World Bank Warns Kenya Over Chinese Loans
The Word Bank has warned Kenya that its growing intake of Chinese loans could put the nation’s economy at risk.
World Bank lead economist for Kenya, Apurva Sanghi, says Kenya’s debt burden could rise to “unsustainable levels,” if the country continues its shift towards Chinese loans over traditional sources.
According to research carried out by the World Bank, China’s loans to Kenya increased by 54 percent each year between 2010 and 2014. At the same time, loans from traditional sources like France and Japan have declined. Researchers point out that some of these Chinese loans come with higher interest rates than those from Kenya’s other sources.
The rate of borrowing from China is also a concern, according to Sanghi. He says Kenya’s debt to China rose to Sh262 billion ($2.6 billion) in June last year, up from Sh82.9 billion ($821 million) a year earlier and Sh14.7 billion ($146 million) in 2010.
“Kenya still has a heavy debt burden and China’s loans can bring debt to unsustainable levels. Some of China’s loans are non-concessional, which can raise debt-to-gross domestic product (GDP) levels quickly,” he said.

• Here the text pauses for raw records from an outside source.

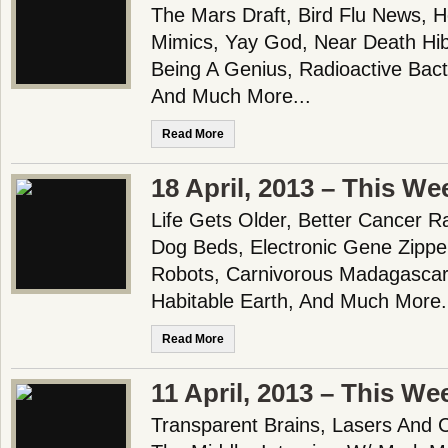
The Mars Draft, Bird Flu News, H
Mimics, Yay God, Near Death Hi
Being A Genius, Radioactive Bact
And Much More...
Read More
18 April, 2013 – This We
Life Gets Older, Better Cancer Ra
Dog Beds, Electronic Gene Zipper
Robots, Carnivorous Madagascar
Habitable Earth, And Much More.
Read More
11 April, 2013 – This We
Transparent Brains, Lasers And 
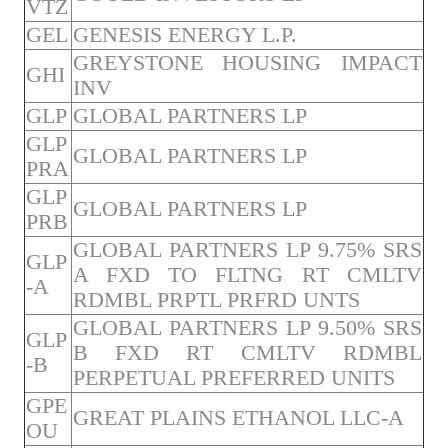
VTZ
GEL
GENESIS ENERGY L.P.
GREYSTONE HOUSING IMPACT
GHI
INV
GLP
GLOBAL PARTNERS LP
GLP
GLOBAL PARTNERS LP
PRA
GLP
GLOBAL PARTNERS LP
PRB
GLOBAL PARTNERS LP 9.75% SRS
GLP
A FXD TO FLTNG RT CMLTV
-A
RDMBL PRPTL PRFRD UNTS
GLOBAL PARTNERS LP 9.50% SRS
GLP
B FXD RT CMLTV RDMBL
-B
PERPETUAL PREFERRED UNITS
GPE
GREAT PLAINS ETHANOL LLC-A
OU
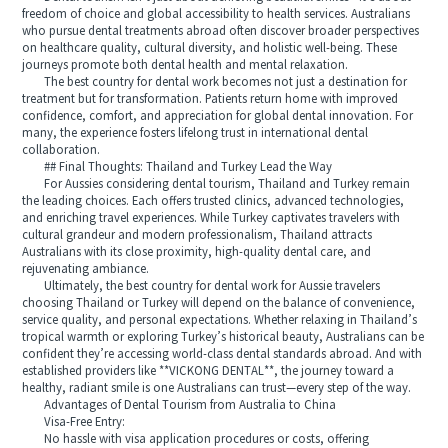
freedom of choice and global accessibility to health services. Australians
who pursue dental treatments abroad often discover broader perspectives
on healthcare quality, cultural diversity, and holistic well-being. These
journeys promote both dental health and mental relaxation.
The best country for dental work becomes not just a destination for
treatment but for transformation. Patients return home with improved
confidence, comfort, and appreciation for global dental innovation. For
many, the experience fosters lifelong trust in international dental
collaboration.
## Final Thoughts: Thailand and Turkey Lead the Way
For Aussies considering dental tourism, Thailand and Turkey remain
the leading choices. Each offers trusted clinics, advanced technologies,
and enriching travel experiences. While Turkey captivates travelers with
cultural grandeur and modern professionalism, Thailand attracts
Australians with its close proximity, high-quality dental care, and
rejuvenating ambiance.
Ultimately, the best country for dental work for Aussie travelers
choosing Thailand or Turkey will depend on the balance of convenience,
service quality, and personal expectations. Whether relaxing in Thailand’s
tropical warmth or exploring Turkey’s historical beauty, Australians can be
confident they’re accessing world-class dental standards abroad. And with
established providers like **VICKONG DENTAL**, the journey toward a
healthy, radiant smile is one Australians can trust—every step of the way.
Advantages of Dental Tourism from Australia to China
Visa-Free Entry:
No hassle with visa application procedures or costs, offering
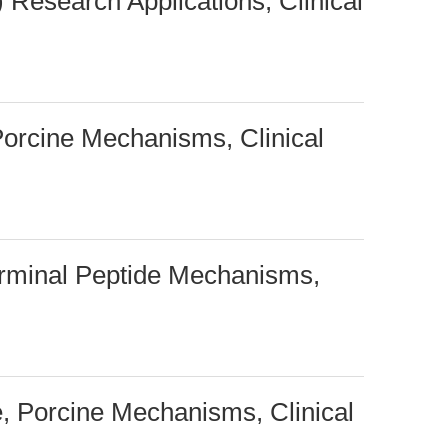
 Research Applications, Clinical
 Porcine Mechanisms, Clinical
rminal Peptide Mechanisms,
, Porcine Mechanisms, Clinical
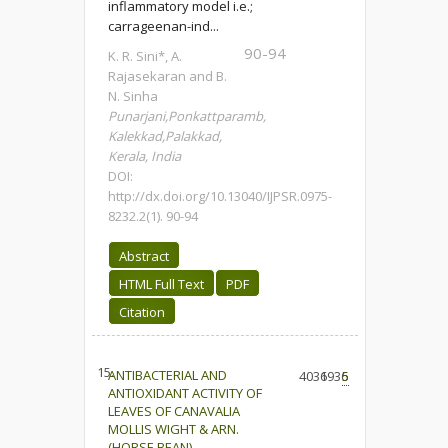
inflammatory model i.e.;
carrageenan-ind...
90-94
K. R. Sini*, A.
Rajasekaran and B.
N. Sinha
Punarjani,Ponkattparamb,
Kalekkad,Palakkad,
Kerala, India
DOI:
http://dx.doi.org/10.13040/IJPSR.0975-
8232.2(1). 90-94
Abstract
HTML Full Text
PDF
Citation
15.
ANTIBACTERIAL AND
4036
1936
5
ANTIOXIDANT ACTIVITY OF
LEAVES OF CANAVALIA
MOLLIS WIGHT & ARN.
(HORSE BEAN).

China’s growing interest in Africa
China’s growing investment in Africa has come in for criticism from various ‘Western’ powers and international voices. Last week the country moved to defend the construction of its first overseas naval base, in East Africa’s Djibouti. China insists the base is a supply facility but some have accused the country of trying to expand its military reach.
China’s interest in Africa’s natural resources has come in for criticism too, despite the fact it invests less than the US and various European countries.
Another complaint has been that Chinese firms are filling African nations with its own migrant workers. This is a common misconception about China’s involvement in Kenya, despite a separate World Bank study revealing it isn’t the case.
“Contrary to the popular belief that Chinese companies only hire Chinese workers, 93 percent of companies report hiring Kenyan employees; private enterprises are more likely to hire locals than state enterprises,” the report says.